*ENUNCIADO DA TAREFA*.
Retome a notícia sobre o adiamento da votação das regras de inelegibilidade e prossiga com a redação a partir da última frase apresentada.

*TRECHO DO TEXTO*.
____________

Mudanças nas regras de inelegibilidade serão votadas depois das eleições
Augusto Castro | 03/09/2024, 19h56
Após pedido do relator, senador Weverton (PDT-MA), o presidente do Senado, Rodrigo Pacheco, decidiu adiar a votação do projeto de lei da Câmara dos Deputados que flexibiliza as regras de inelegibilidade. O PLP 192/2023 foi debatido em Plenário nesta terça-feira (3) e foi alvo de duras críticas de vários senadores, que enxergam a proposta como um enfraquecimento da Lei da Ficha Limpa (Lei Complementar 135, de 2010). A matéria retornará para votação no Plenário após as eleições municipais deste ano.
O PLP 192/2023 é de autoria da deputada federal Dani Cunha (União-RJ) e outros deputados, foi aprovada na Câmara em setembro do ano passado e teve parecer favorável da Comissão de Constituição e Justiça (CCJ) do Senado no mês passado.
O projeto altera a contagem de início e o prazo de duração, além de outras regras relacionadas à inelegibilidade. O texto unifica em oito anos o prazo em que os candidatos ficam impedidos de disputar eleições por condenação judicial, cassação ou renúncia de mandato. Pela regra atualmente em vigor, há situações em que o impedimento para disputar eleições pode ultrapassar oito anos.
A proposta determina que o período de inelegibilidade passe a ser único: oito anos contados a partir de um dos seguintes eventos:
- data da decisão que decretar a perda do mandato;
- data da eleição na qual ocorreu prática abusiva;
- data da condenação por órgão colegiado; ou
- data da renúncia ao cargo eletivo.
Para Weverton, o projeto aperfeiçoa a legislação eleitoral e confere mais objetividade e segurança jurídica ao fixar o início e o final da contagem de inelegibilidades.
— As regras previstas no PLP pretendem aperfeiçoar a legislação, especialmente no tocante ao prazo de duração de inelegibilidade, aqui igualado e limitado em todas as hipóteses, para coibir distorções que hoje ocorrem, em que políticos e detentores de mandato podem ser condenados a sanções de inelegibilidade, e incidem de forma desigual, configurando-se, assim, afronta ao princípio constitucional da isonomia.
O senador Oriovisto Guimarães (Podemos-PR) ponderou que a Lei da Ficha Limpa é fruto de anseio da população, pois foi fruto de iniciativa popular apresentada ao Congresso com mais de um milhão de assinaturas de cidadãos.
— Com a Lei da Ficha Limpa, este Congresso atendeu a um clamor popular. Ela veio para moralizar a política brasileira. Nós vamos estar passando um atestado de que estamos votando a favor daqueles que cometem delitos, de que estamos amaciando a Lei da Ficha Limpa.
Também cítico ao projeto, o senador Alessandro Vieira (MDB-SE) alertou que a aprovação do texto poderá beneficiar muitos políticos que já foram condenados. Ele disse que a proposta afasta a sociedade do Congresso, pois vai contra a vontade da população.
— É importante dizer isso: não é iniciativa do senador Weverton. Veio da Câmara dos Deputados. É iniciativa originária da filha do ex-deputado Eduardo Cunha, a deputada Dani Cunha. Teve seu pedido de urgência apresentado pelo deputado do PT, Zeca Dirceu, filho de Zé Dirceu, e a tramitação com toda aquela pompa e glória, muito rápida, sempre relâmpago, quase por unanimidade.

____________

*MATERIAL FORNECIDO*.
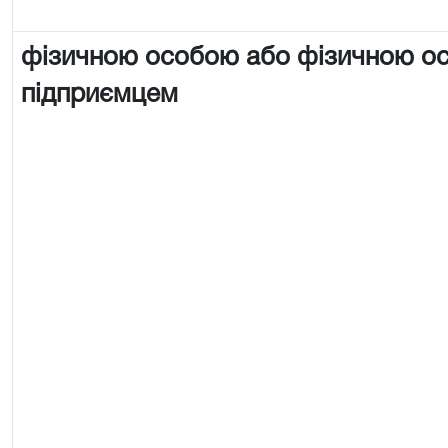
фізичною особою або фізичною о
підприємцем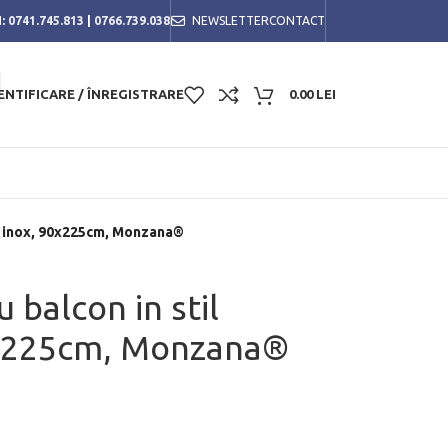
:
0741.745.813
|
0766.739.038
NEWSLETTER
CONTACT
ENTIFICARE / ÎNREGISTRARE
0.00
LEI
z, inox, 90x225cm, Monzana®
 balcon in stil
90x225cm, Monzana®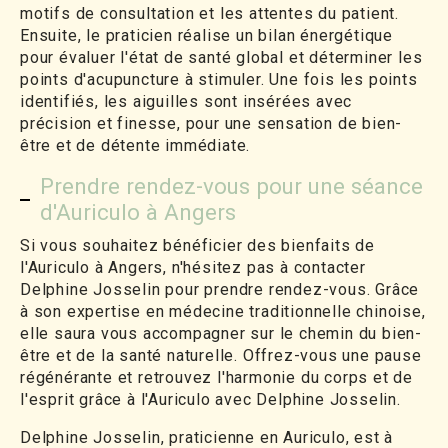
motifs de consultation et les attentes du patient.
Ensuite, le praticien réalise un bilan énergétique
pour évaluer l'état de santé global et déterminer les
points d'acupuncture à stimuler. Une fois les points
identifiés, les aiguilles sont insérées avec
précision et finesse, pour une sensation de bien-
être et de détente immédiate.
Prendre rendez-vous pour une séance
d'Auriculo à Angers
Si vous souhaitez bénéficier des bienfaits de
l'Auriculo à Angers, n'hésitez pas à contacter
Delphine Josselin pour prendre rendez-vous. Grâce
à son expertise en médecine traditionnelle chinoise,
elle saura vous accompagner sur le chemin du bien-
être et de la santé naturelle. Offrez-vous une pause
régénérante et retrouvez l'harmonie du corps et de
l'esprit grâce à l'Auriculo avec Delphine Josselin.
Delphine Josselin, praticienne en Auriculo, est à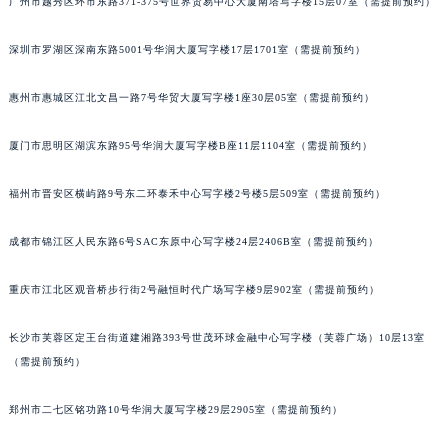
广州市越秀区环市东路371-375号世界贸易中心大厦南塔写字楼15层07室（需提前预约）
甘肃省兰州市七里河区西津西路16号兰州中心写字楼21层2102室（需提前预约）
重庆市解放碑渝中区民权路28号英利国际金融中心写字楼20层01室（需提前预约）
深圳市罗湖区深南东路5001号华润大厦写字楼17层1701室（需提前预约）
黑龙江省大庆市萨尔图区会战大街宝玑售后服务中心（需提前预约）
惠州市惠城区江北文昌一路7号华贸大厦写字楼1座30层05室（需提前预约）
黑龙江省鹤岗市向阳区红军路宝玑售后服务中心（需提前预约）
黑龙江省黑河市爱辉区中央街宝玑售后服务中心（需提前预约）
厦门市思明区湖滨东路95号华润大厦写字楼B座11层1104室（需提前预约）
黑龙江省鸡西市鸡冠区红军路宝玑售后服务中心（需提前预约）
黑龙江省佳木斯市向阳区长安路宝玑售后服务中心（需提前预约）
福州市晋安区横屿路9号东二环泰禾中心写字楼2号楼5层509室（需提前预约）
黑龙江省牡丹江市东安区太平路宝玑售后服务中心（需提前预约）
成都市锦江区人民东路6号SAC东原中心写字楼24层2406B室（需提前预约）
黑龙江省七台河市桃山区大同街宝玑售后服务中心（需提前预约）
黑龙江省齐齐哈尔市龙沙区龙华路宝玑售后服务中心（需提前预约）
重庆市江北区观音桥步行街2号融恒时代广场写字楼9层902室（需提前预约）
黑龙江省双鸭山市尖山区新兴大街宝玑售后服务中心（需提前预约）
黑龙江省绥化市北林区新华街与康庄路交叉口宝玑售后服务中心（需提前预约）
长沙市芙蓉区定王台街道建湘路393号世茂环球金融中心写字楼（芙蓉广场）10层13室
黑龙江省伊春市伊美区通河路宝玑售后服务中心（需提前预约）
（需提前预约）
吉林省白城市洮北区明仁南街宝玑售后服务中心（需提前预约）
郑州市二七区铭功路10号华润大厦写字楼29层2905室（需提前预约）
吉林省白山市浑江区浑江大街宝玑售后服务中心（需提前预约）
吉林省吉林市船营区河南街宝玑售后服务中心（需提前预约）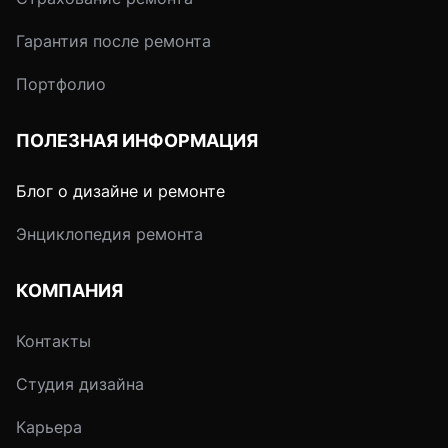
Гарантия после ремонта
Портфолио
ПОЛЕЗНАЯ ИНФОРМАЦИЯ
Блог о дизайне и ремонте
Энциклопедия ремонта
КОМПАНИЯ
Контакты
Студия дизайна
Карьера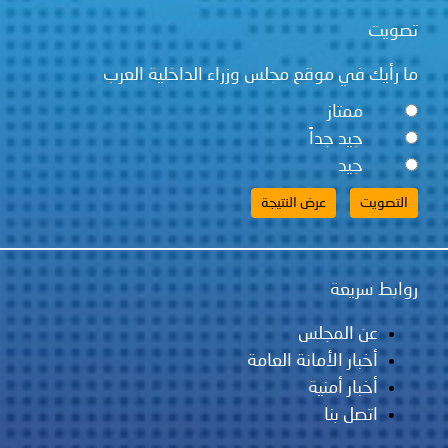
تصويت
ما رأيك في موقع مجلس وزراء الداخلية العرب
ممتاز
جيد جداً
جيد
روابط سريعة
عن المجلس
أخبار الأمانة العامة
أخبار أمنية
اتصل بنا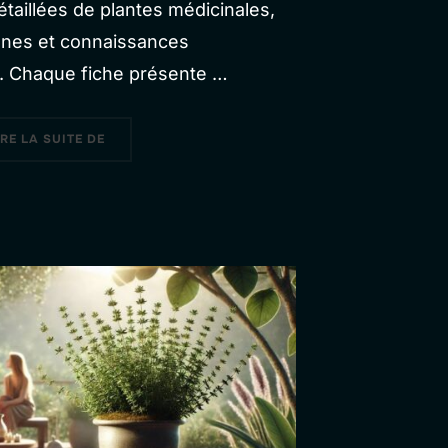
taillées de plantes médicinales,
ennes et connaissances
. Chaque fiche présente …
« LE GUIDE DES PLANTES MÉDICINALES »
IRE LA SUITE DE
S »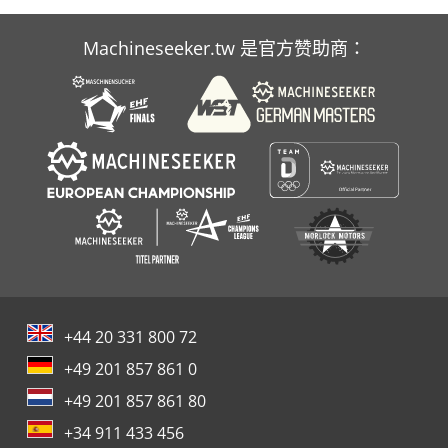
Amada Vipros 368 King
Machineseeker.tw 是官方赞助商：
Gildemeister Ctx 400
Gildemeister Nef 400
+44 20 331 800 72
+49 201 857 861 0
+49 201 857 861 80
+34 911 433 456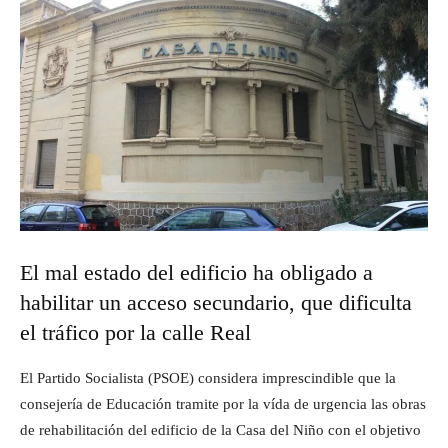
El mal estado del edificio ha obligado a
habilitar un acceso secundario, que dificulta
el tráfico por la calle Real
El Partido Socialista (PSOE) considera imprescindible que la
consejería de Educación tramite por la vída de urgencia las obras
de rehabilitación del edificio de la Casa del Niño con el objetivo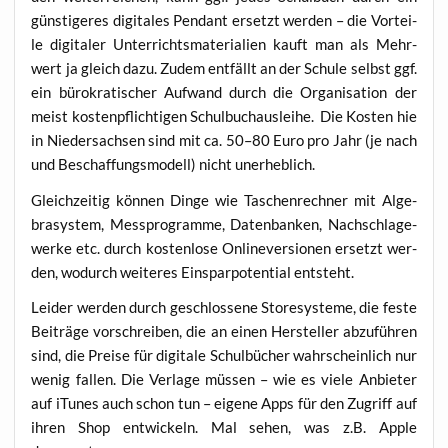
güns­ti­ge­res digi­ta­les Pen­dant ersetzt wer­den – die Vor­tei­
le digi­ta­ler Unter­richts­ma­te­ria­li­en kauft man als Mehr­
wert ja gleich dazu. Zudem ent­fällt an der Schu­le selbst ggf.
ein büro­kra­ti­scher Auf­wand durch die Orga­ni­sa­ti­on der
meist kos­ten­pflich­ti­gen Schul­buch­aus­lei­he. Die Kos­ten hie
in Nie­der­sach­sen sind mit ca. 50–80 Euro pro Jahr (je nach
und Beschaf­fungs­mo­dell) nicht unerheblich.
Gleich­zei­tig kön­nen Din­ge wie Taschen­rech­ner mit Alge­
bra­sys­tem, Mess­pro­gram­me, Daten­ban­ken, Nach­schla­ge­
wer­ke etc. durch kos­ten­lo­se Onlin­ever­sio­nen ersetzt wer­
den, wodurch wei­te­res Ein­spar­po­ten­ti­al entsteht.
Lei­der wer­den durch geschlos­se­ne Store­sys­te­me, die fes­te
Bei­trä­ge vor­schrei­ben, die an einen Her­stel­ler abzu­füh­ren
sind, die Prei­se für digi­ta­le Schul­bü­cher wahr­schein­lich nur
wenig fal­len. Die Ver­la­ge müs­sen – wie es vie­le Anbie­ter
auf iTu­nes auch schon tun – eige­ne Apps für den Zugriff auf
ihren Shop ent­wi­ckeln. Mal sehen, was z.B. Apple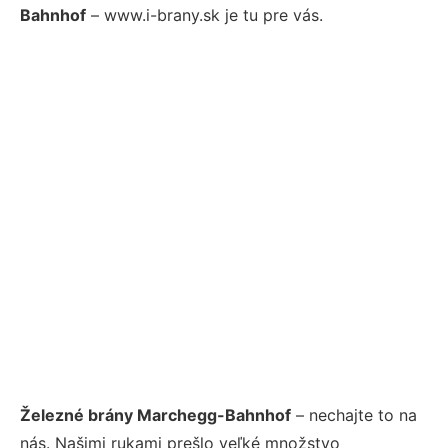
Bahnhof
– www.i-brany.sk je tu pre vás.
Železné brány Marchegg-Bahnhof
– nechajte to na
nás. Našimi rukami prešlo veľké množstvo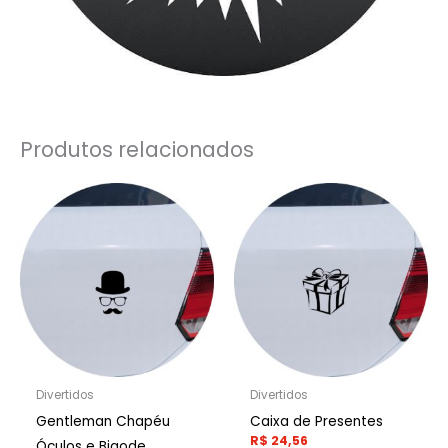
Produtos relacionados
Divertidos
Divertidos
Gentleman Chapéu
Caixa de Presentes
R$
24,56
Óculos e Bigode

____________

*ÁREA DE RESPOSTA*.
O PLP é “flagrantemente inconstitucional” na avaliação do senador Humberto Costa (PT-PE) e tem o objetivo de beneficiar pessoas específicas.
— Já se sabe qual era o objetivo lá atrás de quem apresentou essa proposta: criar as condições para que pessoas condenadas por crimes julgados pela Justiça, em última instância, possam readquirir o direito da elegibilidade.
O senador Sergio Moro (União-PR), por sua vez, ponderou que “a Lei da Ficha Limpa tem pontuais injustiças, e esse projeto corrige várias dessas injustiças”. Ele elogiou a Lei da Ficha Limpa, mas disse que ela tem brechas para ser usada de maneira injusta. Para Moro, o PLP é negativo na parte que pode beneficiar pessoas que foram condenadas por crimes contra a administração pública.
— Eu me refiro, aqui, especificamente, àqueles casos de inelegibilidade não decorrentes de uma condenação criminal, mas, sim, decorrentes de outra espécie de julgamento. Nós temos visto, infelizmente, várias injustiças sendo cometidas. Para ficar em um exemplo, foi cassado o mandato do deputado federal mais votado do Paraná, Deltan Dallagnol, sob um argumento que não convence.
Dizendo-se contrário à flexibilização “da lei mais avançada no ordenamento jurídico constitucional brasileiro”, o senador Randolfe Rodrigues (PT-AP) também se posicionou.
— A Lei da Ficha Limpa adveio, primeiro, da vontade popular: é uma das raras leis de iniciativa popular que foram discutidas no Congresso Nacional, aprovadas nas duas Casas, que dialogou com o clamor da sociedade.
Na mesma linha, o senador Fabiano Contarato (PT-ES) se disse contrário à flexibilização da inelegibilidade.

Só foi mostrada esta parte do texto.